L’e-cigarette pourrait même avoir des effets délétères, détournant toute une frange des fumeurs d’une démarche fondée sur l’utilisation de véritables substituts voués à éradiquer l’envie de fumer. Produit de « cigarettier » bénéficiant d’une forte médiatisation liée au potentiel de vente qu’elle représente, elle est étudiée pour séduire, y compris une population jeune, avec des arômes tendances. « On ne connaît pas encore ce produit et on ne sait pas quoi en penser. Il peut être considéré comme une première étape vers la substitution, mais on ne sait pas quels seront ses effets à long terme. Le peu d’études qui existent à son sujet sont partagées », ajoute Guillaume Randaxhe. Certaines, comme l’étude néo-zélandaise publiée par « The Lancet », tendent à montrer l’efficacité de l’e-cigarette dans le processus d’arrêt du tabac, d’autres dénoncent l’irritation bronchique et la tendance au développement de pneumopathies qu’elle peut engendrer. Elle est même évoquée dans le discours de certains tabacologues qui, par ailleurs, s’inquiètent de la baisse des consultations qu’ils observent.

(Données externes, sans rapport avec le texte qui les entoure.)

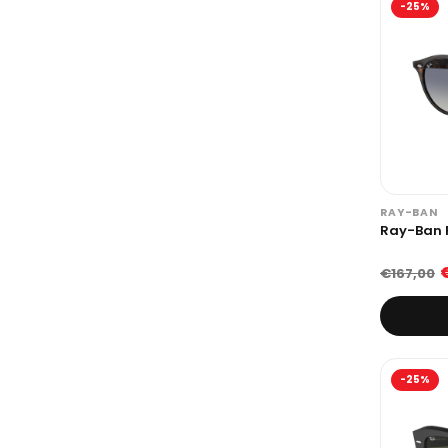
-25%
RAY-BAN
Ray-Ban 
€167,00
-25%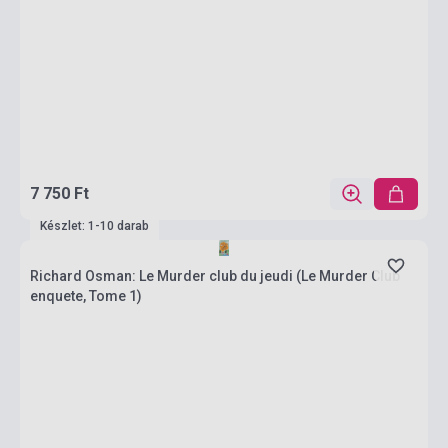
7 750 Ft
Készlet: 1-10 darab
Richard Osman: Le Murder club du jeudi (Le Murder Club
enquete, Tome 1)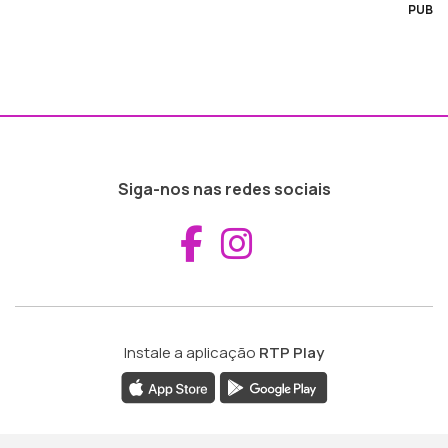
PUB
Siga-nos nas redes sociais
Aceder ao Fac
Aceder ao I
Instale a aplicação
RTP Play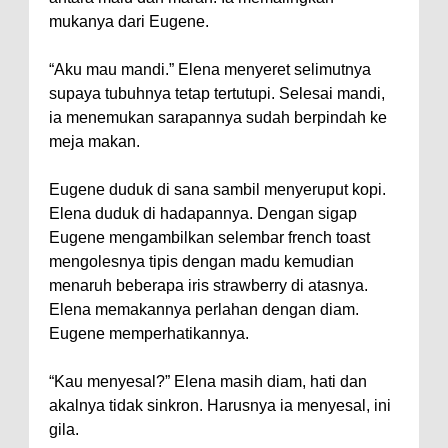
mukanya dari Eugene.
“Aku mau mandi.” Elena menyeret selimutnya
supaya tubuhnya tetap tertutupi. Selesai mandi,
ia menemukan sarapannya sudah berpindah ke
meja makan.
Eugene duduk di sana sambil menyeruput kopi.
Elena duduk di hadapannya. Dengan sigap
Eugene mengambilkan selembar french toast
mengolesnya tipis dengan madu kemudian
menaruh beberapa iris strawberry di atasnya.
Elena memakannya perlahan dengan diam.
Eugene memperhatikannya.
“Kau menyesal?” Elena masih diam, hati dan
akalnya tidak sinkron. Harusnya ia menyesal, ini
gila.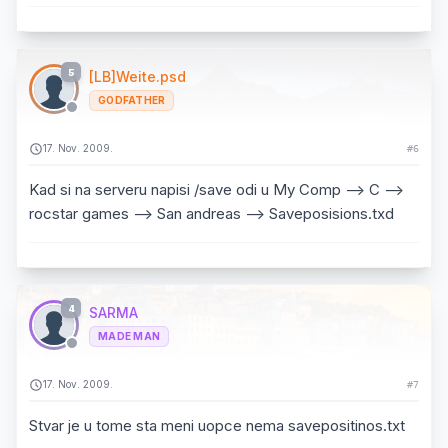
5
[LB]Weite.psd
GODFATHER
17. Nov. 2009.
#6
Kad si na serveru napisi /save odi u My Comp --> C -->
rocstar games --> San andreas --> Saveposisions.txd
4
SARMA
MADE MAN
17. Nov. 2009.
#7
Stvar je u tome sta meni uopce nema savepositinos.txt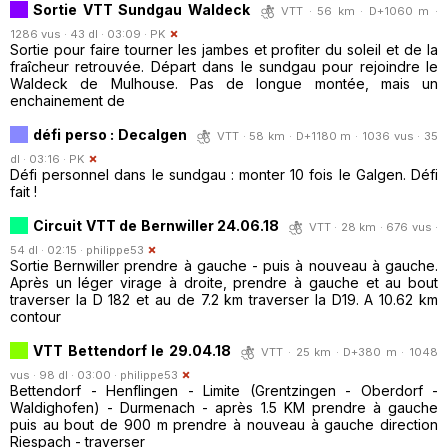
Sortie VTT Sundgau Waldeck
VTT · 56 km · D+1060 m ·
1286 vus · 43 dl · 03:09 ·
PK
Sortie pour faire tourner les jambes et profiter du soleil et de la
fraîcheur retrouvée. Départ dans le sundgau pour rejoindre le
Waldeck de Mulhouse. Pas de longue montée, mais un
enchainement de
défi perso : Decalgen
VTT · 58 km · D+1180 m · 1036 vus · 35
dl · 03:16 ·
PK
Défi personnel dans le sundgau : monter 10 fois le Galgen. Défi
fait !
Circuit VTT de Bernwiller 24.06.18
VTT · 28 km · 676 vus ·
54 dl · 02:15 ·
philippe53
Sortie Bernwiller prendre à gauche - puis à nouveau à gauche.
Après un léger virage à droite, prendre à gauche et au bout
traverser la D 182 et au de 7.2 km traverser la D19. A 10.62 km
contour
VTT Bettendorf le 29.04.18
VTT · 25 km · D+380 m · 1048
vus · 98 dl · 03:00 ·
philippe53
Bettendorf - Henflingen - Limite (Grentzingen - Oberdorf -
Waldighofen) - Durmenach - après 1.5 KM prendre à gauche
puis au bout de 900 m prendre à nouveau à gauche direction
Riespach - traverser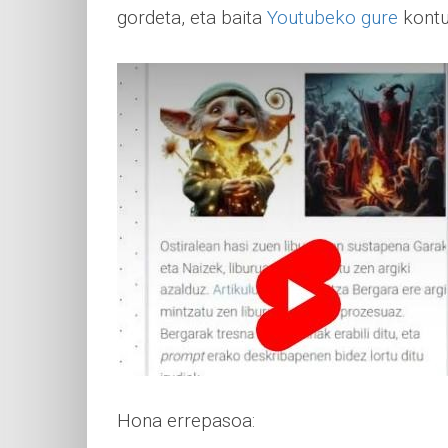
gordeta, eta baita
Youtubeko gure
kont
Hona errepasoa: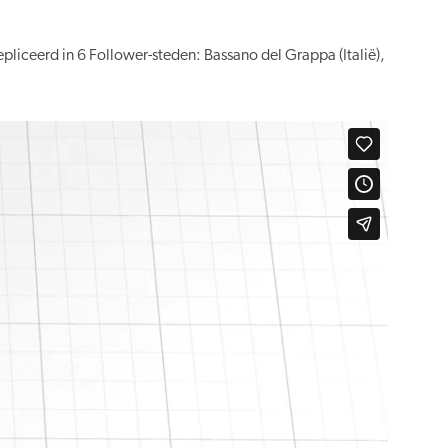
liceerd in 6 Follower-steden: Bassano del Grappa (Italië),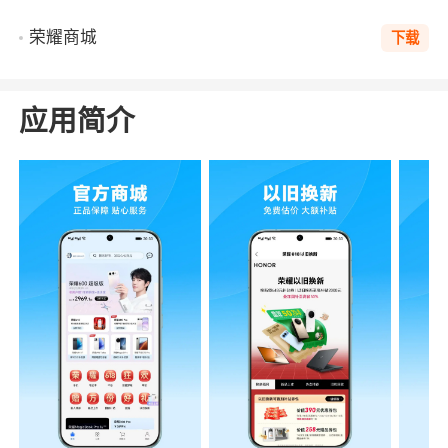
荣耀商城
下载
应用简介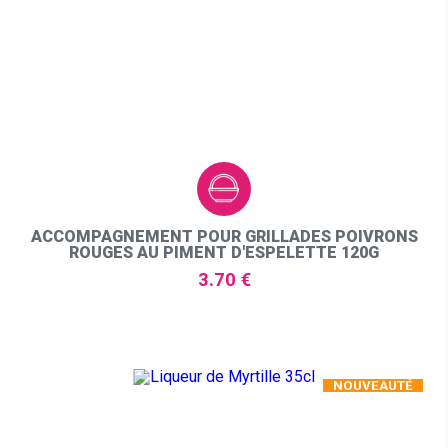
ACCOMPAGNEMENT POUR GRILLADES POIVRONS
ROUGES AU PIMENT D'ESPELETTE 120G
3.70 €
NOUVEAUTÉ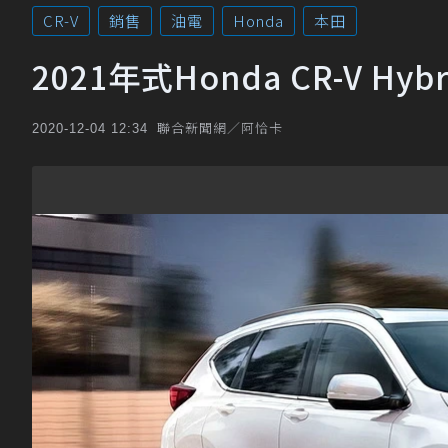
CR-V
銷售
油電
Honda
本田
2021年式Honda CR-V 
聯合新聞網／阿恰卡
2020-12-04 12:34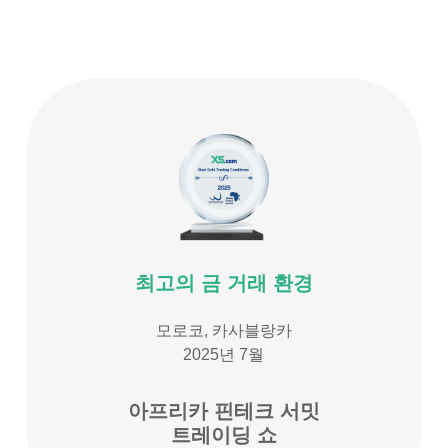
최고의 금 거래 환경
모로코, 카사블랑카
2025년 7월
아프리카 핀테크 서밋
트레이딩 쇼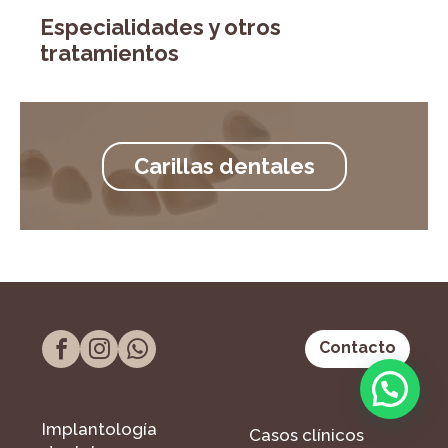
Especialidades y otros
tratamientos
Carillas dentales
Contacto
Implantología
Casos clínicos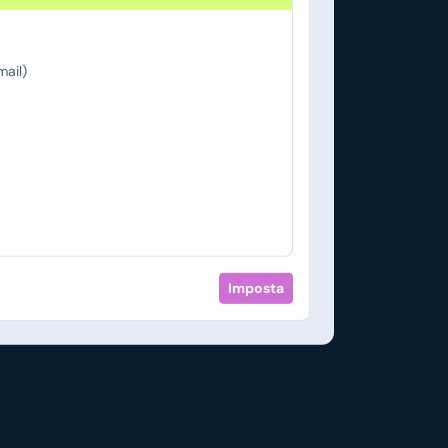
ail)
Imposta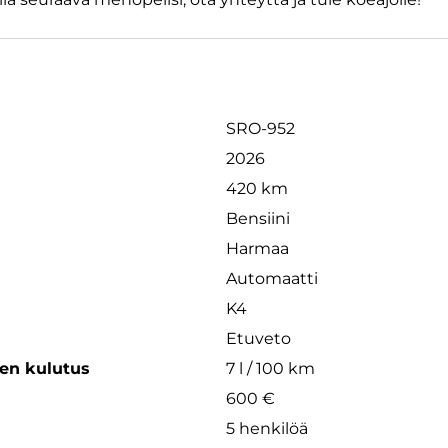
SRO-952
2026
420 km
Bensiini
Harmaa
Automaatti
K4
Etuveto
een kulutus
7 l / 100 km
600 €
5 henkilöä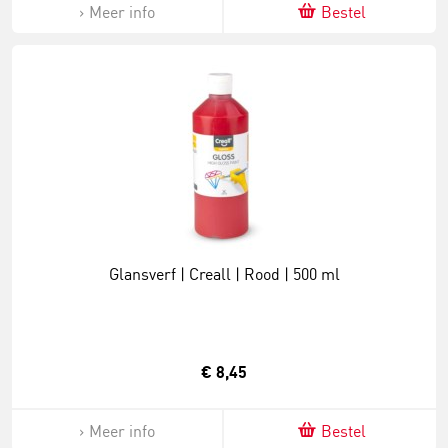
Meer info
Bestel
Glansverf | Creall | Rood | 500 ml
€ 8,45
Meer info
Bestel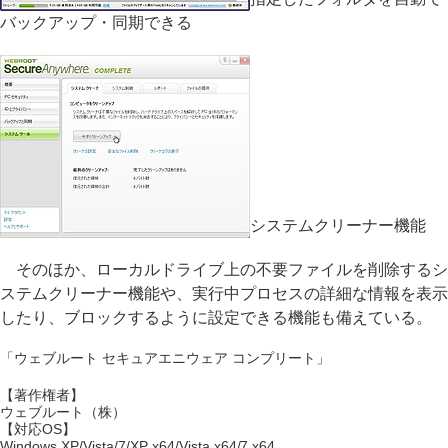
バックアップ・同期できる
システムクリーナー機能
そのほか、ローカルドライブ上の不要ファイルを削除するシ
ステムクリーナー機能や、実行中プロセスの詳細な情報を表示
したり、ブロックするように設定できる機能も備えている。
「ウェブルート セキュアエニウェア コンプリート」
【著作権者】
ウェブルート（株）
【対応OS】
Windows XP/Vista/7/XP x64/Vista x64/7 x64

Face à cette nouvelle donne, les laboratoires réagissent de différentes manières. GSK projette de mieux comprendre le comportement des vapoteurs afin de cerner le phénomène et travaille à développer la palette de ses substituts nicotiniques. L’innovation est déjà à l’ordre du jour chez Johnson & Johnson, qui présente sa dernière innovation en matière de traitement du sevrage tabagique sous la forme d’un spray buccal, Nicorettespray. Ce dispositif nomade délivre une dose de 1 mg de nicotine par pulvérisation sur la muqueuse buccale et entend répondre à tout type de dépendance. Le spray s’utilise aux moments habituels de consommation du tabac, à raison d’une à deux pulvérisation par prise, sans dépasser quatre pulvérisations par heure. Il vient compléter une gamme composée de patchs Nicoretteskin, de gommes à mâcher Nicorette (2 mg, 4 mg), de comprimés Microtab (2 mg) et d’un inhaleur (10 mg).
Si la cigarette électronique était reconnue comme un dispositif thérapeutique d’aide à l’arrêt du tabac, elle viendrait élargir encore l’offre déjà conséquente que présente l’officine en matière de médicaments de sevrage tabagique. Et constituerait pour le circuit pharmaceutique une manne non négligeable qui, dans le commerce (58 sites Internet, 239 boutiques spécialisées, 12 800 points de vente), pèserait annuellement près de 200 millions d’euros et progresserait de 15 % par mois.